I quite enjoyed this film, thought it was A LOT better than Thor! And yeah, Chris Evans' performance as Steve Rogers is pretty much what seals the deal.

Also loved the fact that they kept the story a period piece. And as for the lack of Nazis... well isn't Hugo Weaving supposed to be working for the Nazis? Even if he wants to get rid of them all? For the good guys he's just another Nazi mad scientist and needs to be dealt with.

Great review! And thanks for the extra info. It makes perfect sense to me that Whedon would step in and make sure things mesh with the Avengers. (am sooo looking forward to that one!)

Did you see the little Easter egg after the credits? Looks like we'll have some brilliant scenes between Stark and the other heroes! ;o)

Josie Kafka said...

In preparation for finally seeing The Avengers on Tuesday, I watched bits of Thor, all of Iron Man 2, and this movie this week.

While Captain America was fun, I have to admit I longed for a bit more sarcasm. I know that's not really in keeping with his personality, but maybe Sebastian Stan's character could have gotten a few more quips?

Aside from that one quibble, this was lots of fun. I loved the tie-in with Thor's opening scene in the same (unpronounceable and unspellable, to me) town in Norway. I loved the blue energy thing that appears in Thor, Iron-Man 2, and this film. And I loved the utter randomness of Natalie Dormer in a bit part.

sunbunny said...

"Curse of Underwritten Superhero Love Interests" is a large part of why I generally dislike superhero movies. The hero is handsome and heroic and the pretty young thing falls for him without ever having to develop a personality. Annoying.

That said, I could Chris Evans up with a spoon. His shoulder to waist ratio is downright ridiculous. He looks like a caricature of a really handsome man.

Anonymous said...

I think that the reason that thre aren't any Nazis in the movie is that it is a weak spot for comic book heroes in general: Where was Superman during the holocaust? And if we're already addressing Captain America The First Avenger, there isn't a single scene in which a concentration camp, or a death camp are shown. It seems that captain America is only interested in saving his soldiers. They were trying to make it appealing to the general public and avoid any hard questions.

ChrisB said...

If you had told me a year ago how into this Marvel universe I would get, I would have laughed at your lunacy. Jokes on me.

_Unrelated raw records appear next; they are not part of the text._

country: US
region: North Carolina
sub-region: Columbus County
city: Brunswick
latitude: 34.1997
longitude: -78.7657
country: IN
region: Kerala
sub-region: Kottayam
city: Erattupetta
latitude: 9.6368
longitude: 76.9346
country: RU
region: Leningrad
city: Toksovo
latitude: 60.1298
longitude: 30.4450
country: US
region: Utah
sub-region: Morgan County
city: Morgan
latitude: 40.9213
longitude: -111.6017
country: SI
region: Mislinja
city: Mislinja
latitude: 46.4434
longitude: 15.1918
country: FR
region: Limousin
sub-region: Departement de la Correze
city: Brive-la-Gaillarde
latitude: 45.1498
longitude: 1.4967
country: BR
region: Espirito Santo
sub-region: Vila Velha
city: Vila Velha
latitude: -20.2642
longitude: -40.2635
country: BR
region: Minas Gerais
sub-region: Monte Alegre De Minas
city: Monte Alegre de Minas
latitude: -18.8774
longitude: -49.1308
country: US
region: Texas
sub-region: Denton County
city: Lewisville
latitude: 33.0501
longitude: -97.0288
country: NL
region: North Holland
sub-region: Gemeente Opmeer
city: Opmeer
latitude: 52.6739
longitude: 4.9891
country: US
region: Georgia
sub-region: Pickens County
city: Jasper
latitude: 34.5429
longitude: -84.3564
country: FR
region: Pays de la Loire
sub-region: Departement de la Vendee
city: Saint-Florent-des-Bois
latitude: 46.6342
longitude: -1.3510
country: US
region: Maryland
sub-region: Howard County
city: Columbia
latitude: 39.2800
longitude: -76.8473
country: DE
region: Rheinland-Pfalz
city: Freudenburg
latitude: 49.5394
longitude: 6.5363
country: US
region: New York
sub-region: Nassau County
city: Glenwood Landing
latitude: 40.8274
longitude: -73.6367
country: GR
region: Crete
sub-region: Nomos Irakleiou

I will admit that I let out a fangirl squeal of joy during this movie. Not for Chris Evans ( who is admittedly gorgeous), but for Tommy Lee Jones. I have been madly in love with him for years. I adore his snark and his deadpan expression. And, while I agree that he played TLJ, I love when he does so.

Hilarious line about performance enhancing drugs. I laughed out loud. Great review, as always, Mark.